## TASK OBJECTIVE
Gather up every line from the entries below that uses the word "French".

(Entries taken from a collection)
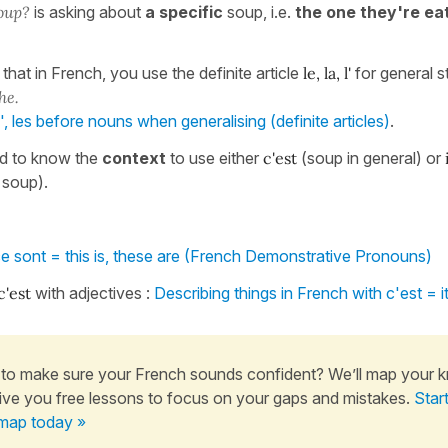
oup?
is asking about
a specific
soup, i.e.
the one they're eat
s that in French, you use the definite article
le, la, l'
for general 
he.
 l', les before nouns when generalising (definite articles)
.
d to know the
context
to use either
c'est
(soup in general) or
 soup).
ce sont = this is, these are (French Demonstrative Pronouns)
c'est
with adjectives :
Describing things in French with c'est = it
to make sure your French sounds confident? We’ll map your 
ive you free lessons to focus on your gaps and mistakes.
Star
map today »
--
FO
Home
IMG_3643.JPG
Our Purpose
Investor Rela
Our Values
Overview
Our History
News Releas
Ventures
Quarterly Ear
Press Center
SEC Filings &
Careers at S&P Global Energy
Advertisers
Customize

## RESPONSE BOX
s that in French, you use the definite article
ce sont = this is, these are (French Demonstrative Pronouns)
Describing things in French with c'est = it
to make sure your French sounds confident? We’ll map your 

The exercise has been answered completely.